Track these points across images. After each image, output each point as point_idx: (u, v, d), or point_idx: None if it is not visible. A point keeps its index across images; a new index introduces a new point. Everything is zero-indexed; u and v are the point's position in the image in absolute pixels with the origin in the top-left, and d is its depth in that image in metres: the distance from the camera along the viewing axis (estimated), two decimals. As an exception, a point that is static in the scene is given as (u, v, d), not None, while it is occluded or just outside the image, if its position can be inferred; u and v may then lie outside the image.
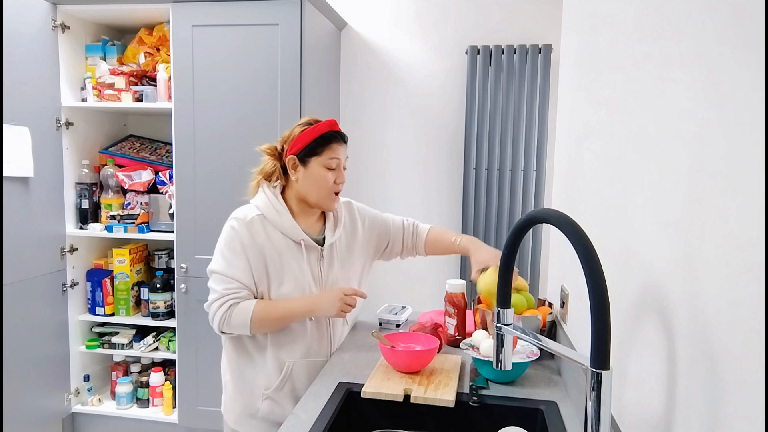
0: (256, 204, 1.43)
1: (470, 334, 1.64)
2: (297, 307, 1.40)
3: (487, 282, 1.52)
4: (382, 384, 1.31)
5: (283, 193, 1.47)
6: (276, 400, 1.44)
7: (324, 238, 1.49)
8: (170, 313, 2.56)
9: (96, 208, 2.59)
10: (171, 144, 2.44)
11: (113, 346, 2.62)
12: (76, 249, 2.56)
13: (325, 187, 1.44)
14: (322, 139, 1.43)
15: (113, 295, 2.60)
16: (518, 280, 1.58)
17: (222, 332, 1.40)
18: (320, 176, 1.43)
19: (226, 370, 1.50)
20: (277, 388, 1.44)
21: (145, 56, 2.54)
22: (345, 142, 1.49)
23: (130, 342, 2.62)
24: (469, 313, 1.81)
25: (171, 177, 2.49)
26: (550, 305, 1.65)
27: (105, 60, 2.59)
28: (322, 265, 1.47)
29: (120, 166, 2.62)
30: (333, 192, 1.46)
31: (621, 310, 0.95)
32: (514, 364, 1.32)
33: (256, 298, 1.41)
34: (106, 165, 2.61)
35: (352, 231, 1.59)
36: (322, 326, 1.49)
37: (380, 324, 1.82)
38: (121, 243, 2.68)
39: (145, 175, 2.56)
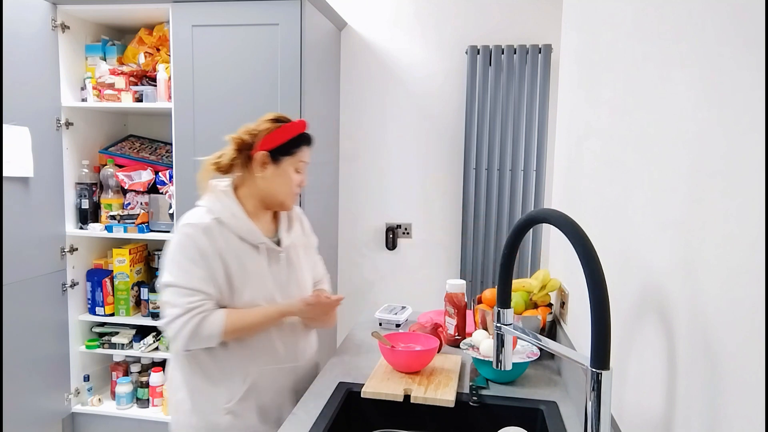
0: (209, 207, 1.32)
1: (470, 334, 1.64)
2: (270, 313, 1.32)
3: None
4: (382, 384, 1.30)
5: (234, 191, 1.38)
6: (239, 413, 1.33)
7: (278, 240, 1.42)
8: (170, 313, 2.55)
9: (96, 208, 2.59)
10: (171, 144, 2.44)
11: (113, 346, 2.62)
12: (76, 249, 2.56)
13: (291, 188, 1.38)
14: (298, 140, 1.38)
15: (113, 295, 2.60)
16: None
17: (187, 350, 1.29)
18: (289, 177, 1.37)
19: (180, 387, 1.36)
20: (241, 400, 1.33)
21: (145, 56, 2.54)
22: (312, 144, 1.44)
23: (130, 342, 2.62)
24: (469, 313, 1.81)
25: (171, 177, 2.49)
26: (550, 305, 1.65)
27: (105, 60, 2.59)
28: (281, 269, 1.39)
29: (120, 166, 2.62)
30: (296, 194, 1.41)
31: (621, 310, 0.95)
32: (514, 364, 1.32)
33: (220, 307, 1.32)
34: (106, 165, 2.61)
35: (303, 235, 1.53)
36: (287, 331, 1.40)
37: (380, 324, 1.82)
38: (121, 243, 2.68)
39: (145, 175, 2.56)
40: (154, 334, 2.63)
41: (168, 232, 2.48)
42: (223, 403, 1.32)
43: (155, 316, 2.55)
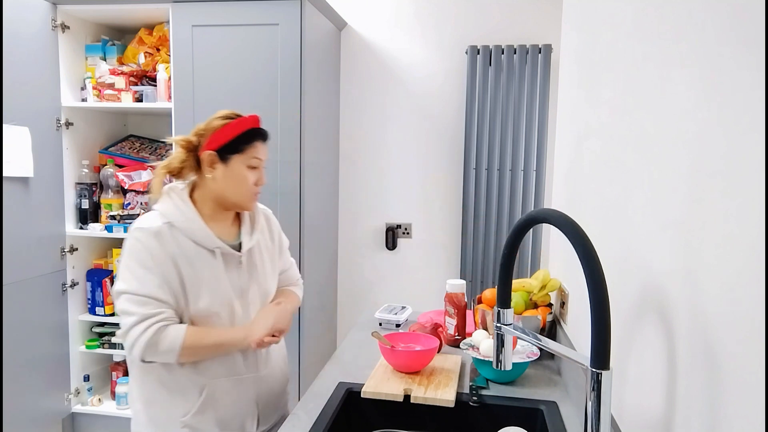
0: (161, 211, 1.26)
1: (470, 334, 1.64)
2: (231, 337, 1.26)
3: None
4: (382, 384, 1.30)
5: (191, 194, 1.31)
6: (196, 427, 1.27)
7: (240, 244, 1.34)
8: (170, 313, 2.55)
9: (96, 208, 2.59)
10: (171, 144, 2.44)
11: (113, 346, 2.62)
12: (76, 249, 2.56)
13: (246, 188, 1.29)
14: (246, 136, 1.27)
15: (113, 295, 2.60)
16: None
17: (143, 361, 1.22)
18: (241, 176, 1.27)
19: (137, 398, 1.30)
20: (197, 413, 1.26)
21: (145, 56, 2.54)
22: (267, 140, 1.34)
23: (130, 342, 2.62)
24: (469, 313, 1.82)
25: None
26: (550, 305, 1.65)
27: (105, 60, 2.59)
28: (241, 274, 1.31)
29: (120, 166, 2.62)
30: (254, 193, 1.32)
31: (621, 310, 0.95)
32: (514, 364, 1.32)
33: (180, 319, 1.25)
34: (106, 165, 2.61)
35: (270, 237, 1.44)
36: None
37: (380, 324, 1.82)
38: (121, 243, 2.66)
39: (145, 175, 2.56)
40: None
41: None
42: (180, 416, 1.26)
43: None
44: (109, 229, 2.50)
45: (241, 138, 1.27)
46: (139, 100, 2.47)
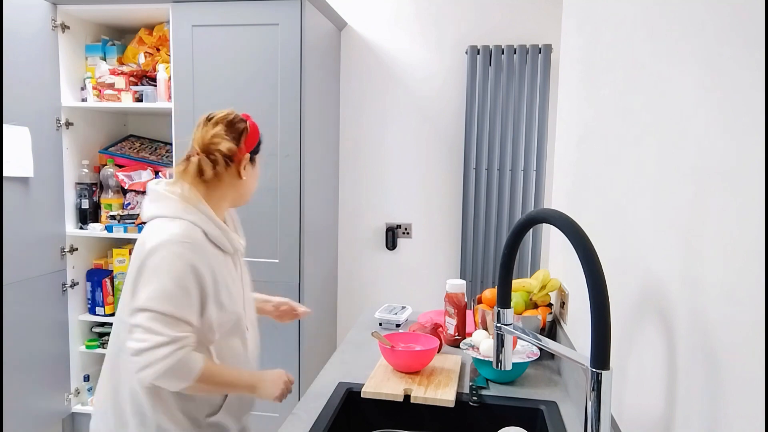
0: (192, 219, 1.20)
1: (470, 334, 1.64)
2: (242, 380, 1.23)
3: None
4: (382, 384, 1.31)
5: (205, 196, 1.28)
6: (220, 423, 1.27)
7: None
8: (170, 313, 2.55)
9: (96, 208, 2.59)
10: (171, 144, 2.44)
11: (113, 346, 2.62)
12: (76, 249, 2.56)
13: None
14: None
15: (113, 295, 2.60)
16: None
17: (151, 384, 1.16)
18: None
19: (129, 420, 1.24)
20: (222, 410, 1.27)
21: (145, 56, 2.54)
22: None
23: (130, 342, 2.62)
24: (469, 313, 1.82)
25: (171, 177, 2.49)
26: (550, 305, 1.65)
27: (105, 60, 2.59)
28: (241, 272, 1.33)
29: (120, 166, 2.62)
30: None
31: (621, 310, 0.95)
32: (514, 364, 1.32)
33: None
34: (106, 165, 2.61)
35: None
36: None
37: (380, 324, 1.82)
38: (121, 243, 2.68)
39: (145, 175, 2.56)
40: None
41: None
42: (206, 413, 1.26)
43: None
44: (109, 229, 2.50)
45: (260, 138, 1.34)
46: (139, 100, 2.47)
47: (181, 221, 1.19)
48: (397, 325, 1.80)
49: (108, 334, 2.65)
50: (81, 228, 2.55)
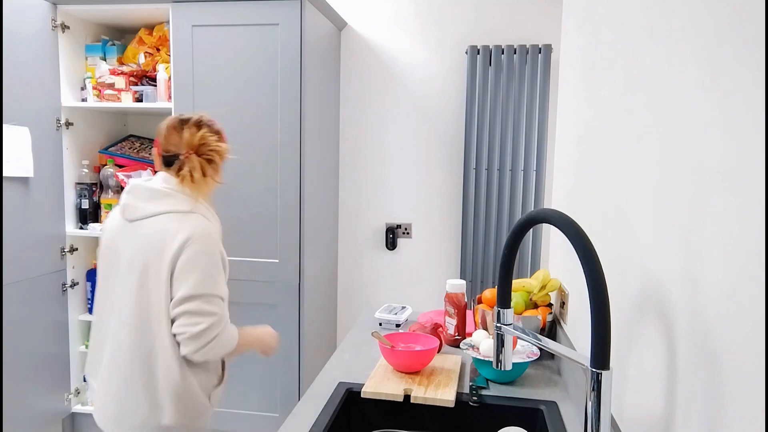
0: (205, 215, 1.40)
1: (470, 334, 1.64)
2: (254, 337, 1.48)
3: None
4: (382, 384, 1.31)
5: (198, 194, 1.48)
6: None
7: None
8: (170, 313, 2.55)
9: (96, 208, 2.59)
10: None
11: (113, 346, 2.62)
12: (76, 249, 2.56)
13: None
14: None
15: (113, 295, 2.60)
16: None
17: (203, 359, 1.36)
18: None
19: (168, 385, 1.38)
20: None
21: (145, 56, 2.54)
22: None
23: (130, 342, 2.62)
24: (469, 313, 1.82)
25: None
26: (550, 305, 1.65)
27: (105, 60, 2.59)
28: None
29: (120, 166, 2.62)
30: None
31: (621, 310, 0.95)
32: (514, 364, 1.32)
33: None
34: (106, 165, 2.61)
35: None
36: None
37: (380, 324, 1.82)
38: (121, 243, 2.68)
39: (145, 175, 2.56)
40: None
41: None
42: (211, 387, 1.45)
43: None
44: (109, 229, 2.50)
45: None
46: (139, 100, 2.47)
47: (196, 215, 1.37)
48: (397, 325, 1.80)
49: (108, 334, 2.66)
50: (81, 228, 2.55)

_ _ _ _

→ **Task prompt**
An exact copy of every entry, minus the pictures, is what you should return.

→ **Task response**
Track these points across images. After each image, output each point as point_idx: (u, v, d), or point_idx: None if it is not visible. A point keeps its index across images; a new index introduces a new point. Everything is zero-indexed; u and v are the point's position in the image in absolute pixels with the origin in the top-left, and d is its depth in that image in metres: the distance from the camera along the viewing axis (estimated), two decimals. As an exception, a point that is static in the scene is given as (u, v, d), not None, while it is occluded or just outside the image, if its position can be inferred; u and v may then lie outside the image.
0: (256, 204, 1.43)
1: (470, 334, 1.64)
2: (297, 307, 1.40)
3: (487, 282, 1.52)
4: (382, 384, 1.31)
5: (283, 193, 1.47)
6: (276, 400, 1.44)
7: (324, 238, 1.49)
8: (170, 313, 2.56)
9: (96, 208, 2.59)
10: (171, 144, 2.44)
11: (113, 346, 2.62)
12: (76, 249, 2.56)
13: (325, 187, 1.44)
14: (322, 139, 1.43)
15: (113, 295, 2.60)
16: (518, 280, 1.58)
17: (222, 332, 1.40)
18: (320, 176, 1.43)
19: (226, 370, 1.50)
20: (277, 388, 1.44)
21: (145, 56, 2.54)
22: (345, 142, 1.49)
23: (130, 342, 2.62)
24: (469, 313, 1.81)
25: (171, 177, 2.49)
26: (550, 305, 1.65)
27: (105, 60, 2.59)
28: (322, 265, 1.47)
29: (120, 166, 2.62)
30: (333, 192, 1.46)
31: (621, 310, 0.95)
32: (514, 364, 1.32)
33: (256, 298, 1.41)
34: (106, 165, 2.61)
35: (352, 231, 1.59)
36: (322, 326, 1.49)
37: (380, 324, 1.82)
38: (121, 243, 2.68)
39: (145, 175, 2.56)
0: (209, 207, 1.32)
1: (470, 334, 1.64)
2: (270, 313, 1.32)
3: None
4: (382, 384, 1.30)
5: (234, 191, 1.38)
6: (239, 413, 1.33)
7: (278, 240, 1.42)
8: (170, 313, 2.55)
9: (96, 208, 2.59)
10: (171, 144, 2.44)
11: (113, 346, 2.62)
12: (76, 249, 2.56)
13: (291, 188, 1.38)
14: (298, 140, 1.38)
15: (113, 295, 2.60)
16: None
17: (187, 350, 1.29)
18: (289, 177, 1.37)
19: (180, 387, 1.36)
20: (241, 400, 1.33)
21: (145, 56, 2.54)
22: (312, 144, 1.44)
23: (130, 342, 2.62)
24: (469, 313, 1.81)
25: (171, 177, 2.49)
26: (550, 305, 1.65)
27: (105, 60, 2.59)
28: (281, 269, 1.39)
29: (120, 166, 2.62)
30: (296, 194, 1.41)
31: (621, 310, 0.95)
32: (514, 364, 1.32)
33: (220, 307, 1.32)
34: (106, 165, 2.61)
35: (303, 235, 1.53)
36: (287, 331, 1.40)
37: (380, 324, 1.82)
38: (121, 243, 2.68)
39: (145, 175, 2.56)
40: (154, 334, 2.63)
41: (168, 232, 2.48)
42: (223, 403, 1.32)
43: (155, 316, 2.55)
0: (161, 211, 1.26)
1: (470, 334, 1.64)
2: (231, 337, 1.26)
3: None
4: (382, 384, 1.30)
5: (191, 194, 1.31)
6: (196, 427, 1.27)
7: (240, 244, 1.34)
8: (170, 313, 2.55)
9: (96, 208, 2.59)
10: (171, 144, 2.44)
11: (113, 346, 2.62)
12: (76, 249, 2.56)
13: (246, 188, 1.29)
14: (246, 136, 1.27)
15: (113, 295, 2.60)
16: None
17: (143, 361, 1.22)
18: (241, 176, 1.27)
19: (137, 398, 1.30)
20: (197, 413, 1.26)
21: (145, 56, 2.54)
22: (267, 140, 1.34)
23: (130, 342, 2.62)
24: (469, 313, 1.82)
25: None
26: (550, 305, 1.65)
27: (105, 60, 2.59)
28: (241, 274, 1.31)
29: (120, 166, 2.62)
30: (254, 193, 1.32)
31: (621, 310, 0.95)
32: (514, 364, 1.32)
33: (180, 319, 1.25)
34: (106, 165, 2.61)
35: (270, 237, 1.44)
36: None
37: (380, 324, 1.82)
38: (121, 243, 2.66)
39: (145, 175, 2.56)
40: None
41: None
42: (180, 416, 1.26)
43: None
44: (109, 229, 2.50)
45: (241, 138, 1.27)
46: (139, 100, 2.47)
0: (192, 219, 1.20)
1: (470, 334, 1.64)
2: (242, 380, 1.23)
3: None
4: (382, 384, 1.31)
5: (205, 196, 1.28)
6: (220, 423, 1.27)
7: None
8: (170, 313, 2.55)
9: (96, 208, 2.59)
10: (171, 144, 2.44)
11: (113, 346, 2.62)
12: (76, 249, 2.56)
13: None
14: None
15: (113, 295, 2.60)
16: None
17: (151, 384, 1.16)
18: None
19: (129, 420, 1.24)
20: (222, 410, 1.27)
21: (145, 56, 2.54)
22: None
23: (130, 342, 2.62)
24: (469, 313, 1.82)
25: (171, 177, 2.49)
26: (550, 305, 1.65)
27: (105, 60, 2.59)
28: (241, 272, 1.33)
29: (120, 166, 2.62)
30: None
31: (621, 310, 0.95)
32: (514, 364, 1.32)
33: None
34: (106, 165, 2.61)
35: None
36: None
37: (380, 324, 1.82)
38: (121, 243, 2.68)
39: (145, 175, 2.56)
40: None
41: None
42: (206, 413, 1.26)
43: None
44: (109, 229, 2.50)
45: (260, 138, 1.34)
46: (139, 100, 2.47)
47: (181, 221, 1.19)
48: (397, 325, 1.80)
49: (108, 334, 2.65)
50: (81, 228, 2.55)
0: (205, 215, 1.40)
1: (470, 334, 1.64)
2: (254, 337, 1.48)
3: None
4: (382, 384, 1.31)
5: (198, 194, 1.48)
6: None
7: None
8: (170, 313, 2.55)
9: (96, 208, 2.59)
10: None
11: (113, 346, 2.62)
12: (76, 249, 2.56)
13: None
14: None
15: (113, 295, 2.60)
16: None
17: (203, 359, 1.36)
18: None
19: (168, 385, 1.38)
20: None
21: (145, 56, 2.54)
22: None
23: (130, 342, 2.62)
24: (469, 313, 1.82)
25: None
26: (550, 305, 1.65)
27: (105, 60, 2.59)
28: None
29: (120, 166, 2.62)
30: None
31: (621, 310, 0.95)
32: (514, 364, 1.32)
33: None
34: (106, 165, 2.61)
35: None
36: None
37: (380, 324, 1.82)
38: (121, 243, 2.68)
39: (145, 175, 2.56)
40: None
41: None
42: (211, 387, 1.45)
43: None
44: (109, 229, 2.50)
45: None
46: (139, 100, 2.47)
47: (196, 215, 1.37)
48: (397, 325, 1.80)
49: (108, 334, 2.66)
50: (81, 228, 2.55)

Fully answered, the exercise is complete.